Former White House press secretary Sean Spicer has launched a podcast, Everything's Going to Be All Right, with conservative journalist and Townhall editor Katie Pavlich. The inaugural episode, released Tuesday, delved into the Trump administration's practice of separating immigrant children from their parents at the border.

"I have total compassion for these children. I can't imagine sitting in one of these cells by yourself without your parents. It's got to be unbelievably scary," said Spicer. "But at the same time, I think the president has sent a very strong message with respect to the border since he's come in."

Attorney General Jeff Sessions announced the Trump administration's "zero tolerance" immigration policy in April, at least 2,000 children were separated from their parents in six weeks. Recent audio from ProPublica and photos of children in cages have incensed many Americans, while Democrats and a growing number of Republicans have urged President Donald Trump to end the practice of child separations.

"I think this is the president...instituting a policy or fulfilling a pledge that he made to be tough on the border and to enforce our immigration laws," said Spicer.

Spicer admitted to not being well-versed in the history and laws behind the practice and deferred to his co-host. Pavlich complained about a false media "narrative" and echoed a defense by Department of Homeland Security Secretary Kirstjen Nielsen that previous administrations also separated families. "The outrage level was just not there," Pavlich said.
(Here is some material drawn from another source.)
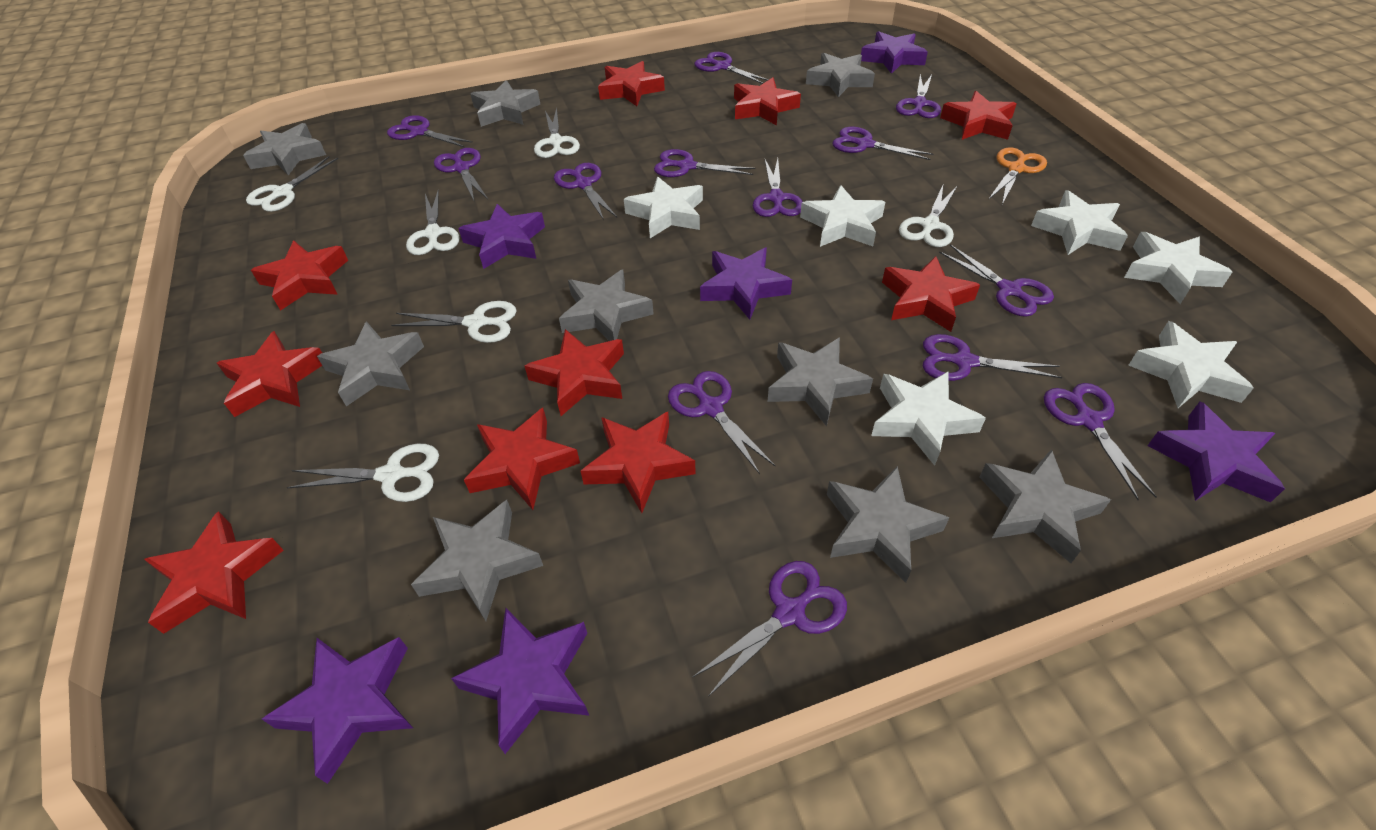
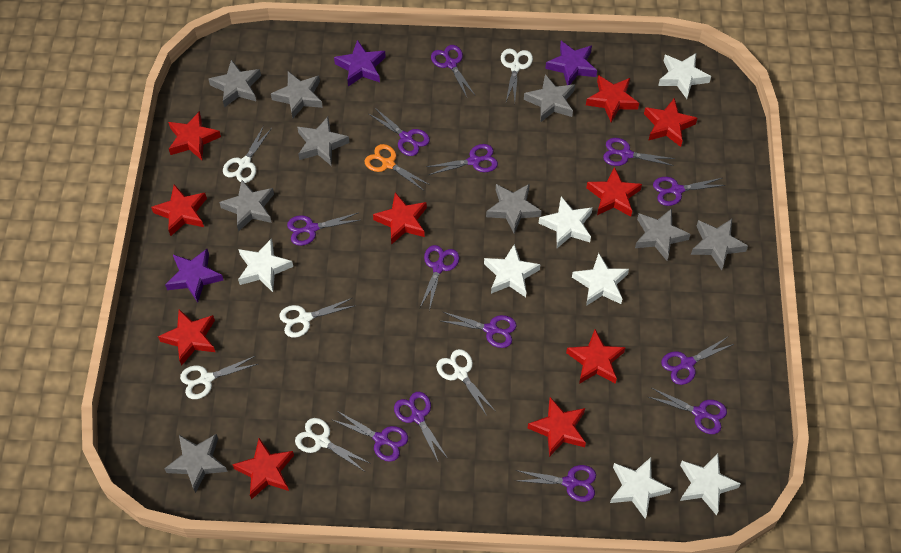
purple star: 6 -> 3
white star: 6 -> 7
While families were sometimes divided under the Bush and Obama administrations, former officials and immigration experts have stepped forward amid the controversy and said there was never an official practice that resulted in the practice of widespread separations.

"We're overwhelmed with the politics of it," Spicer said of the public uproar. "I don't think that people really care about the policy. I don't think they care about when, where it started, who started it. They see these images of television of children being separated from their parents."

Succumbing to a national outrage, Trump indicated Wednesday that he would sign an executive order to cease the separations.

"We're looking to keep families together. Very important. We're going to be signing an executive order. We are also going to count on Congress, obviously, but we are signing an executive order in a little while," said Trump. "We're going to keep families together but we still have to maintain toughness or our country will be overrun by people, by crime, by all of the things that we don't stand for and that we don't want."